WASHINGTON—If Rep. Paul Ryan, R-Wis., is swinging a sword against government spending with his 2015 budget proposal, which boasts total cuts of $5.1 trillion, Rep. Rob Woodall, R-Ga., must be holding a chainsaw. In April, Woodall crafted another GOP budget plan with Rep. Steve Scalise, R-La., that would reduce federal spending by $7.4 trillion.
Woodall’s plan debuted when Scalise served as chairman of the Republican Study Committee (RSC), a 176-member caucus of conservative House Republicans. Woodall currently leads the RSC’s Budget and Spending Task Force, but with the recent chain reaction of Republican succession, he is almost certain to land in Scalise’s former shoes, at least for a few months.

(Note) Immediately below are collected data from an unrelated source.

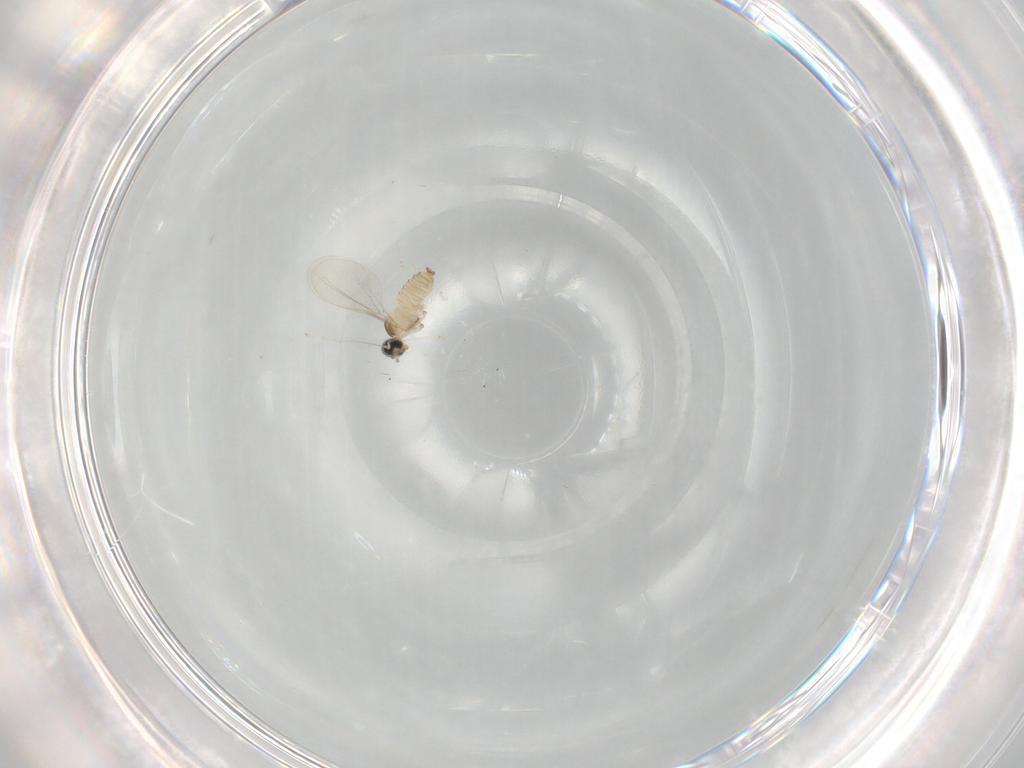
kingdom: Animalia
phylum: Arthropoda
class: Insecta
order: Diptera
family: Cecidomyiidae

After challenger David Brat took House Majority Leader Eric Cantor by surprise in the Virginia Republican primary, Rep. Kevin McCarthy, R-Calif., won a June 19 party election to become the new majority leader. Scalise then emerged victorious from a three-way race to replace McCarthy as majority whip. When he takes office on Aug. 1, the RSC will have a hole in its leadership.
Scalise was prepared to appoint Woodall as the RSC’s interim chairman this Wednesday, but committee members opted to wait two weeks for a formal vote. They hesitated out of respect for procedure rather than scruples about Woodall.
“I’m very glad that my friend and fellow Georgian will take the helm of the RSC during this transition period,” said Rep. Tom Graves, R-Ga. “He’s a strong conservative and will provide the steady leadership the organization needs in the coming months.” Graves lost to Scalise in the 2012 contest for RSC chairman.
Woodall awaits election on July 9 to become temporary head and caretaker of the RSC. He will defer to a new full-time chairman serving the standard two-year term after a second round of elections in November.
Of all the items on his legislative agenda, Woodall is “most passionate” about the FairTax bill. First introduced to the House in 1999 by former Rep. John Linder, R-Ga., the act has languished in Congress for 15 years. It would abolish the income tax, disband the IRS, and apply a 23 percent consumer tax to all new purchased goods and services.
This month, Woodall introduced a House bill with Rep. Tammy Duckworth, D-Ill., to rein in franking, the Congressional mailing privilege that cost nearly $8 million in taxpayer funds last year.
Woodall began his political career in 1994, dropping out of law school at the University of Georgia to become a legislative correspondent for Linder. He finished his law degree in 1998 and was promoted to Linder’s chief of staff in 2000.
“Rob Woodall is a very thoughtful, upbeat, and knowledgeable member of Congress and is particularly well versed on spending issues,” said Rep. Cynthia Lummis, R-Wyo.